» TEXT SECTION:
⟨

Security Audit — 2026-06-01 (honest, calibrated)
Sam asked: am I secure? can anyone access portal/wifi/computer? could a hacker wipe/steal/encrypt everything? Answer: architecture is RIGHT (secrets vaulted, portal gated); breaks are last-mile convenience shortcuts. Portal is NOT open. The one real internet→house bridge is the cameras.
Direct answers
- Portal access: NO — Cloudflare Access (Google login, Sam-only). Locked. ✅
- Wi-Fi → computer → ransomware: not via the portal. The ONE real bridge = the Hikvision NVR exposed to internet. Harden it.
- Bank drain: NO — Plaid is read-only; can't move money even if token leaks.

⟩

» WHAT IS EXPECTED: Translate this sentence from the security audit into Spanish: "The one real internet→house bridge is the cameras."

» EXCERPTED RECORDS:
⟨

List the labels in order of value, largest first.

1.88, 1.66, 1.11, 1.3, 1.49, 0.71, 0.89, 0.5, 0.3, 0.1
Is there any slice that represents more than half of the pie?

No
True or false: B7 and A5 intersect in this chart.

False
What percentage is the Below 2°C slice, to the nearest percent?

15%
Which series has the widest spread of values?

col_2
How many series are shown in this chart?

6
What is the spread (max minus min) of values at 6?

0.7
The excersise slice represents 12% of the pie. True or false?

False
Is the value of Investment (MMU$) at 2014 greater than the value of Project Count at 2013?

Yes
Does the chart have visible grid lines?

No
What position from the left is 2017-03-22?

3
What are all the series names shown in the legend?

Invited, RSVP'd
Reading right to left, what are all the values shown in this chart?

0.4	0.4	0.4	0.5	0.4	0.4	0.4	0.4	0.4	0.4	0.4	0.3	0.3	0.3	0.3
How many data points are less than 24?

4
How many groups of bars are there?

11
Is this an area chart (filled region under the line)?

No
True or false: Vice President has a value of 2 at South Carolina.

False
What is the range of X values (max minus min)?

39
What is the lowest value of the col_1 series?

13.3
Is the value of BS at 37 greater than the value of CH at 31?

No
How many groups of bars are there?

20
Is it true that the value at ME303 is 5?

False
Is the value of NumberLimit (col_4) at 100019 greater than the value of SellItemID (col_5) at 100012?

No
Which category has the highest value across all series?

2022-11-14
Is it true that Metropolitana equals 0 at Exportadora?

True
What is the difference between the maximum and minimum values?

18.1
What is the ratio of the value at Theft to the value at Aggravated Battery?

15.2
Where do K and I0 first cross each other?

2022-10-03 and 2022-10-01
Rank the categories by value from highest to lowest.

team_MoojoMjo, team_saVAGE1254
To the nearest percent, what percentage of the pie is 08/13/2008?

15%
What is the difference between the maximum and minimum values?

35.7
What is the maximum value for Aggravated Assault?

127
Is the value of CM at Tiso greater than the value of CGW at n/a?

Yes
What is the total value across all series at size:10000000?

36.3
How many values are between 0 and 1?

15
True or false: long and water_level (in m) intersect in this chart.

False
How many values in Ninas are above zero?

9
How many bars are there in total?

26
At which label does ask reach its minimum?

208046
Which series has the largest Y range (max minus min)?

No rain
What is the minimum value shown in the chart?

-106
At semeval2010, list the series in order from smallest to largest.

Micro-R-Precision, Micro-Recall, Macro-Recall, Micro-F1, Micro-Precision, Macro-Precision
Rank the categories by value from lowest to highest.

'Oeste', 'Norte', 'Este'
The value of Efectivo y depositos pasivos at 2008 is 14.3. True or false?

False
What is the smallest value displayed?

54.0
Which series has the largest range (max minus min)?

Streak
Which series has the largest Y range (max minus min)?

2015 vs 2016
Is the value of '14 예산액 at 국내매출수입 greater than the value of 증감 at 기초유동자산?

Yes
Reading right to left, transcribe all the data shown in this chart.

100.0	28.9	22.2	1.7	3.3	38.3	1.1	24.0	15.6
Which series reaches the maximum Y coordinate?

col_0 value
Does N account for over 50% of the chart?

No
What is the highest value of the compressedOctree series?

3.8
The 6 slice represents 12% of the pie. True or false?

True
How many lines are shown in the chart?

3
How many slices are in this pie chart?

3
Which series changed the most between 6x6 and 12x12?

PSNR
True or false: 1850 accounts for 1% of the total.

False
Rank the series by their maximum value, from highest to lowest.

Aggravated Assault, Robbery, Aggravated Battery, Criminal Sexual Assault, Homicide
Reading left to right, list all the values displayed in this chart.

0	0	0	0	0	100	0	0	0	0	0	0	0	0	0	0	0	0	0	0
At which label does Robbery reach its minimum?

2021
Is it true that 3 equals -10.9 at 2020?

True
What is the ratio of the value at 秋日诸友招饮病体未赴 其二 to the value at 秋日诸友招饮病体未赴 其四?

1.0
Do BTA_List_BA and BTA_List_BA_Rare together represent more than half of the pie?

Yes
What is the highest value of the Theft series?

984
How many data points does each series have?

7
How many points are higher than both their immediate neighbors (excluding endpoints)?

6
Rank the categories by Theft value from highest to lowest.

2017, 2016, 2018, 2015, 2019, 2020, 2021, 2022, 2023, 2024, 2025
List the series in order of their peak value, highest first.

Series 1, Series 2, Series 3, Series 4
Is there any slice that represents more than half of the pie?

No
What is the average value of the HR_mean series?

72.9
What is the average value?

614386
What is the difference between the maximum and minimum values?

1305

⟩

» WRITTEN SOLUTION: El único puente real entre internet y la casa son las cámaras.